- Opening Delimiter -
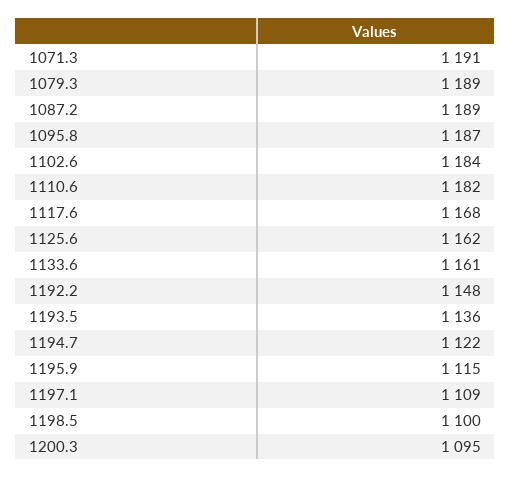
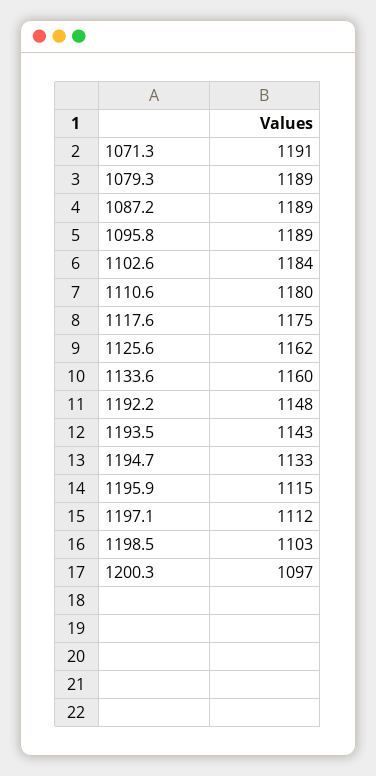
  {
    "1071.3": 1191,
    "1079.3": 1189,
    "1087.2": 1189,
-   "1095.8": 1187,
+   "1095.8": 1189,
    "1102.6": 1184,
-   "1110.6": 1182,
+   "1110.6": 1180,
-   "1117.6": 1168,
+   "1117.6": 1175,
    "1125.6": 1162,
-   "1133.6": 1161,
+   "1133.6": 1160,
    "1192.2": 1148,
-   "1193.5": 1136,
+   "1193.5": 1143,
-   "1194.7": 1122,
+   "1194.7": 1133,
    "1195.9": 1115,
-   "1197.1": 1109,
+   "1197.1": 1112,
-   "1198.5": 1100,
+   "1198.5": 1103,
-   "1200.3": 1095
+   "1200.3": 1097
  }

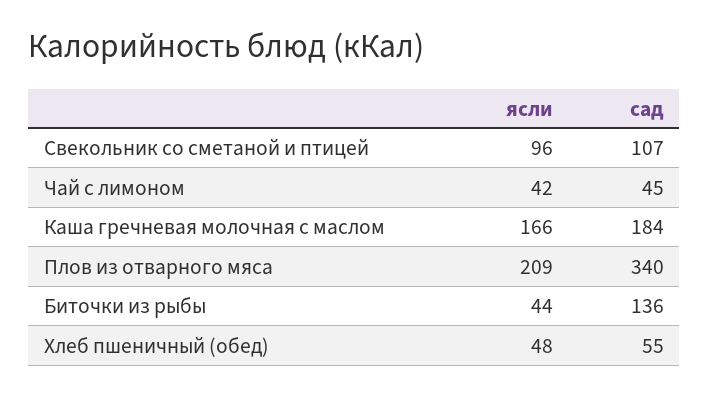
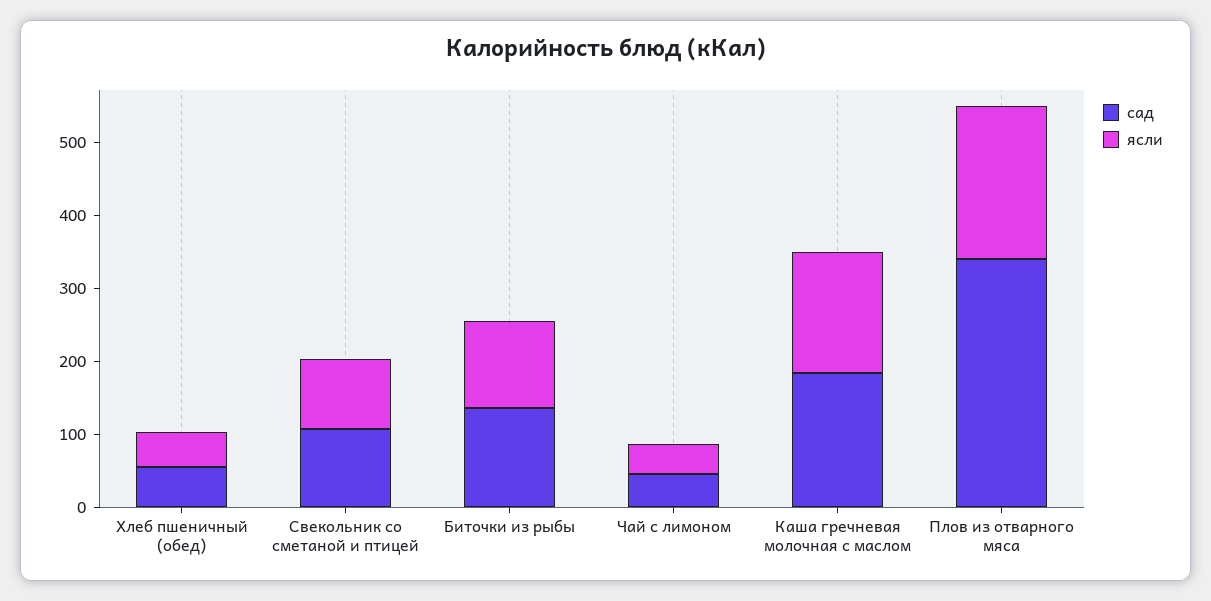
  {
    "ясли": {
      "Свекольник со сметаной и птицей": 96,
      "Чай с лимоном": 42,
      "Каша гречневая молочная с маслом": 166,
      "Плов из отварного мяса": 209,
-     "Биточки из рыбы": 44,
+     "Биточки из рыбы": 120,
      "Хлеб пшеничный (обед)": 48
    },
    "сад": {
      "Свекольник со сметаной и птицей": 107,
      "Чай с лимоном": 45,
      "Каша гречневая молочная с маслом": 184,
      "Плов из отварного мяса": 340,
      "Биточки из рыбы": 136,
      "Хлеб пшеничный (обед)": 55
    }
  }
- Closing Delimiter -
- Opening Delimiter -
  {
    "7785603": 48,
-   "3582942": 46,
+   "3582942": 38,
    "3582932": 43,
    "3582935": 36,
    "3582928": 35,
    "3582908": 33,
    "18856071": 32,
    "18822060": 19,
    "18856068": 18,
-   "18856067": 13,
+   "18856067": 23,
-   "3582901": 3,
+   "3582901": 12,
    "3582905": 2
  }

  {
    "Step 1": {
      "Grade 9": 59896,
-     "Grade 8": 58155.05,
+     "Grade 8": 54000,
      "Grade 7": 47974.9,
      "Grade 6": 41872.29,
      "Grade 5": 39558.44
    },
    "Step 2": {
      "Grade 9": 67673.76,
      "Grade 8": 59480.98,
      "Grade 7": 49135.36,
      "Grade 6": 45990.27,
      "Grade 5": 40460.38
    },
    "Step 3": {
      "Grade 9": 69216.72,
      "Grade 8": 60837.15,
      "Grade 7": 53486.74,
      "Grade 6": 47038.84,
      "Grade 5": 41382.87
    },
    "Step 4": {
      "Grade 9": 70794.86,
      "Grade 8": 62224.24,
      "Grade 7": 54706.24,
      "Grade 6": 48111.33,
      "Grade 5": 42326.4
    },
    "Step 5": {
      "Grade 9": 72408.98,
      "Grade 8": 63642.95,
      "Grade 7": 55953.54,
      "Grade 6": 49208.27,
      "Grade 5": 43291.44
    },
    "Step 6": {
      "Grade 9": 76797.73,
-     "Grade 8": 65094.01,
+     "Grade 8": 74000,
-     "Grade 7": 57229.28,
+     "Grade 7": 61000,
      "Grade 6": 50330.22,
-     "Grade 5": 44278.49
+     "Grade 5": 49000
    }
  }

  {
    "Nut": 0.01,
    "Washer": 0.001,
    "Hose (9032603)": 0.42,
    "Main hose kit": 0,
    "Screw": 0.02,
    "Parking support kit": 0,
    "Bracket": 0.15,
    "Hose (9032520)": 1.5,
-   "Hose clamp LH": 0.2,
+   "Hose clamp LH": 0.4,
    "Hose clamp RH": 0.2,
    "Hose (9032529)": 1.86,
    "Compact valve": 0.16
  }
- Closing Delimiter -
Count the lines of the data above where the string "рыбы" shows up; reply with the number only.

> _TASK ANSWER_
3